Site icon JONATHAN TURLEY

Professors Excuse Students From Classes and Exams To Deal With The “Trauma” Of The Trump Election

old_guitarist_chicagoAs discussed last night with Megyn Kelly (below), there are stories out this week of professors excusing students from classes or even exams due to the trauma caused by the election of Donald Trump as President of the United States. It is the same response that we saw to the Ferguson, Missouri riots, which I also criticized at schools like Columbia. I cancelled class so that everyone could participate in this historic election. Many of my students were poll watchers and campaign workers. However, we all returned the next day and, even my students upset with the results, directed that energy told their education and moving forward. I was proud of them. We do our students a disservice by reinforcing this modern version of the vapors, where students emotionally collapse when legal or political events do not go their way. Ironically, one of the things I most respect about Hillary Clinton is her fighting spirit. She tended to stand her ground and, when knocked down, to pick herself up immediately and fight again.
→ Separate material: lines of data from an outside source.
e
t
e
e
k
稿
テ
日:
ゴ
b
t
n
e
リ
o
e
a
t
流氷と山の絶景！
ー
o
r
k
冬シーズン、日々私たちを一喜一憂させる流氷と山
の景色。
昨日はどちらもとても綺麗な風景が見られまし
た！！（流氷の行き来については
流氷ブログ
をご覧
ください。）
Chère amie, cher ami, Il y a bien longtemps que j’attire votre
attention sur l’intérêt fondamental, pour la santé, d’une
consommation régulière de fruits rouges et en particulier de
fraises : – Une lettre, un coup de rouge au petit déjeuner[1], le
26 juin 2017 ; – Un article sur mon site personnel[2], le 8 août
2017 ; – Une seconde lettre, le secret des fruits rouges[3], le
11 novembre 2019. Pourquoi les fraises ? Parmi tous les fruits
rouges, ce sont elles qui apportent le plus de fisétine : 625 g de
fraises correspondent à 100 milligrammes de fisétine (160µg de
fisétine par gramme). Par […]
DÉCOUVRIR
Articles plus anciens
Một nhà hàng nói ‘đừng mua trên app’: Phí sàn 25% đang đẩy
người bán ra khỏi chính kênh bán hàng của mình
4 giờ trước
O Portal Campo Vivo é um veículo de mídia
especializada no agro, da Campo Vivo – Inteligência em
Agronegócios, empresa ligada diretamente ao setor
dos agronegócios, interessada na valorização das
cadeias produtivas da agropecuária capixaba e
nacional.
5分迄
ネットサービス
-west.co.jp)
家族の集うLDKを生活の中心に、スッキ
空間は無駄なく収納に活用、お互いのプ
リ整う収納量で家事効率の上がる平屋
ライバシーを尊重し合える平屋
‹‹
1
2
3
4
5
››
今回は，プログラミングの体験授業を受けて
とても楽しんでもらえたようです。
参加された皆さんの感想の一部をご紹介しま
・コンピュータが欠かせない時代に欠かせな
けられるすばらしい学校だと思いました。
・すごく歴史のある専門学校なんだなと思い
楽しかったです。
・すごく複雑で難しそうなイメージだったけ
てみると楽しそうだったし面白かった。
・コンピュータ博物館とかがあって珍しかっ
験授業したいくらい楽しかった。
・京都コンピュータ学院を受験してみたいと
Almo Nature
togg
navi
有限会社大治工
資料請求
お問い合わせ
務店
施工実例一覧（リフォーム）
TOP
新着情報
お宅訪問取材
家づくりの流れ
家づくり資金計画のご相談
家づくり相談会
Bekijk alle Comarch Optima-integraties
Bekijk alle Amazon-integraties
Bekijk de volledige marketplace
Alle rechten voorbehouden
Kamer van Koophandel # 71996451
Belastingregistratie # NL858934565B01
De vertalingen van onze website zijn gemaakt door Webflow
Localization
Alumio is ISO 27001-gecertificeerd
One story details how an economics professor at Yale wrote his students to say “I am getting many heartfelt notes from students who are in shock over the election returns” and “fear, rightly or wrongly for their families” and are “requesting that the exam be postponed.” He agreed to do so.

Part of college education is to help shape emerging citizens who need to face adversity and disappointment without being some type of emotional hemophiliacs who swoon or sulk with disappointments. Democracy guarantees rights not results. These students and their candidate lost. That is crushing for many but from that disappointment should come a renewed commitment to their cause. The system worked. Voters have been saying for years that they felt that they no longer counted and that Washington would not change. They wanted an outsider. The Democrats gave them the ultimate establishment figure and a candidate with the highest negative polling numbers of any Democrat. The result should not surprise people. The voters did count this week. They changed things. For the better or the worse . . . only time will tell. Yet, we all remain bound by a common article of faith in our democratic system. When you lose, you pick yourself up (as my students did this week) and get on with it. That is what education is about.